- Records drawn from a dataset

····················

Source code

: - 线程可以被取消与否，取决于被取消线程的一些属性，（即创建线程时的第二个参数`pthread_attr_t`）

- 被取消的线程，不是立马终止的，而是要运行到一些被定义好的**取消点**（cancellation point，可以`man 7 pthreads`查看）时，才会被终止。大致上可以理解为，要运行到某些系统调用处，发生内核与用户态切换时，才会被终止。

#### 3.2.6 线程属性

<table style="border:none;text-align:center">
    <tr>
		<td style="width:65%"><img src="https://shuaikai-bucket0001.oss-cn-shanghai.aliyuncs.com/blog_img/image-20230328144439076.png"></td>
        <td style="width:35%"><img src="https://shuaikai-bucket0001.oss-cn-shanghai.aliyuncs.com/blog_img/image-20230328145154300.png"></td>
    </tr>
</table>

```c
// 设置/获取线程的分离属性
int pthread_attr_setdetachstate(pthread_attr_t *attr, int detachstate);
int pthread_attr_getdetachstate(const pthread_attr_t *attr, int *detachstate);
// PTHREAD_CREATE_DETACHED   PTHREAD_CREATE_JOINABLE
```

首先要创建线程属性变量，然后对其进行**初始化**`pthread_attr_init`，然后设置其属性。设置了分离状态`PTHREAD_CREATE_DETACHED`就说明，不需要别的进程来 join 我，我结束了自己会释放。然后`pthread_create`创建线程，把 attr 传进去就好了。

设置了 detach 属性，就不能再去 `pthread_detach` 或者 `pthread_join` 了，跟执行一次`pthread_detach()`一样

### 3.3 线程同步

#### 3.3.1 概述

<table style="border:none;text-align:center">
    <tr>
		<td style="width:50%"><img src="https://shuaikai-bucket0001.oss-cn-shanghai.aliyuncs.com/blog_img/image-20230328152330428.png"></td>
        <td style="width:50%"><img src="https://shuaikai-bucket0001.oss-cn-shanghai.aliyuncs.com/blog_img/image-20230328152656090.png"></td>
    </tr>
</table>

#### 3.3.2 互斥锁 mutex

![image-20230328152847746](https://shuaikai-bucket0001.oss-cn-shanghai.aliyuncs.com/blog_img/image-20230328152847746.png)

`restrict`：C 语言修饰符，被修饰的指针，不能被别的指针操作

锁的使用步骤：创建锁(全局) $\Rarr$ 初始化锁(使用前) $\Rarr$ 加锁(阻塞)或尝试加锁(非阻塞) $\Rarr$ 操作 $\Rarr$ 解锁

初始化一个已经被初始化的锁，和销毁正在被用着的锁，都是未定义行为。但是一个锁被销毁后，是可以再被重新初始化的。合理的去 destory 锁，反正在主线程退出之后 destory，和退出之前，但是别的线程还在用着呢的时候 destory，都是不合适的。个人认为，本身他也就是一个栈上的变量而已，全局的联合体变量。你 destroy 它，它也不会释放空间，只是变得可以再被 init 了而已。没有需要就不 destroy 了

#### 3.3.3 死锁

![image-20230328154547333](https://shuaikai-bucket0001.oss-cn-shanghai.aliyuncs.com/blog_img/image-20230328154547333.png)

····················

- About this task
Return each line of the records above exactly as it reads.

- Written response
Source code

: - 线程可以被取消与否，取决于被取消线程的一些属性，（即创建线程时的第二个参数`pthread_attr_t`）

- 被取消的线程，不是立马终止的，而是要运行到一些被定义好的**取消点**（cancellation point，可以`man 7 pthreads`查看）时，才会被终止。大致上可以理解为，要运行到某些系统调用处，发生内核与用户态切换时，才会被终止。

#### 3.2.6 线程属性

<table style="border:none;text-align:center">
    <tr>
		<td style="width:65%"><img src="https://shuaikai-bucket0001.oss-cn-shanghai.aliyuncs.com/blog_img/image-20230328144439076.png"></td>
        <td style="width:35%"><img src="https://shuaikai-bucket0001.oss-cn-shanghai.aliyuncs.com/blog_img/image-20230328145154300.png"></td>
    </tr>
</table>

```c
// 设置/获取线程的分离属性
int pthread_attr_setdetachstate(pthread_attr_t *attr, int detachstate);
int pthread_attr_getdetachstate(const pthread_attr_t *attr, int *detachstate);
// PTHREAD_CREATE_DETACHED   PTHREAD_CREATE_JOINABLE
```

首先要创建线程属性变量，然后对其进行**初始化**`pthread_attr_init`，然后设置其属性。设置了分离状态`PTHREAD_CREATE_DETACHED`就说明，不需要别的进程来 join 我，我结束了自己会释放。然后`pthread_create`创建线程，把 attr 传进去就好了。

设置了 detach 属性，就不能再去 `pthread_detach` 或者 `pthread_join` 了，跟执行一次`pthread_detach()`一样

### 3.3 线程同步

#### 3.3.1 概述

<table style="border:none;text-align:center">
    <tr>
		<td style="width:50%"><img src="https://shuaikai-bucket0001.oss-cn-shanghai.aliyuncs.com/blog_img/image-20230328152330428.png"></td>
        <td style="width:50%"><img src="https://shuaikai-bucket0001.oss-cn-shanghai.aliyuncs.com/blog_img/image-20230328152656090.png"></td>
    </tr>
</table>

#### 3.3.2 互斥锁 mutex

![image-20230328152847746](https://shuaikai-bucket0001.oss-cn-shanghai.aliyuncs.com/blog_img/image-20230328152847746.png)

`restrict`：C 语言修饰符，被修饰的指针，不能被别的指针操作

锁的使用步骤：创建锁(全局) $\Rarr$ 初始化锁(使用前) $\Rarr$ 加锁(阻塞)或尝试加锁(非阻塞) $\Rarr$ 操作 $\Rarr$ 解锁

初始化一个已经被初始化的锁，和销毁正在被用着的锁，都是未定义行为。但是一个锁被销毁后，是可以再被重新初始化的。合理的去 destory 锁，反正在主线程退出之后 destory，和退出之前，但是别的线程还在用着呢的时候 destory，都是不合适的。个人认为，本身他也就是一个栈上的变量而已，全局的联合体变量。你 destroy 它，它也不会释放空间，只是变得可以再被 init 了而已。没有需要就不 destroy 了

#### 3.3.3 死锁

![image-20230328154547333](https://shuaikai-bucket0001.oss-cn-shanghai.aliyuncs.com/blog_img/image-20230328154547333.png)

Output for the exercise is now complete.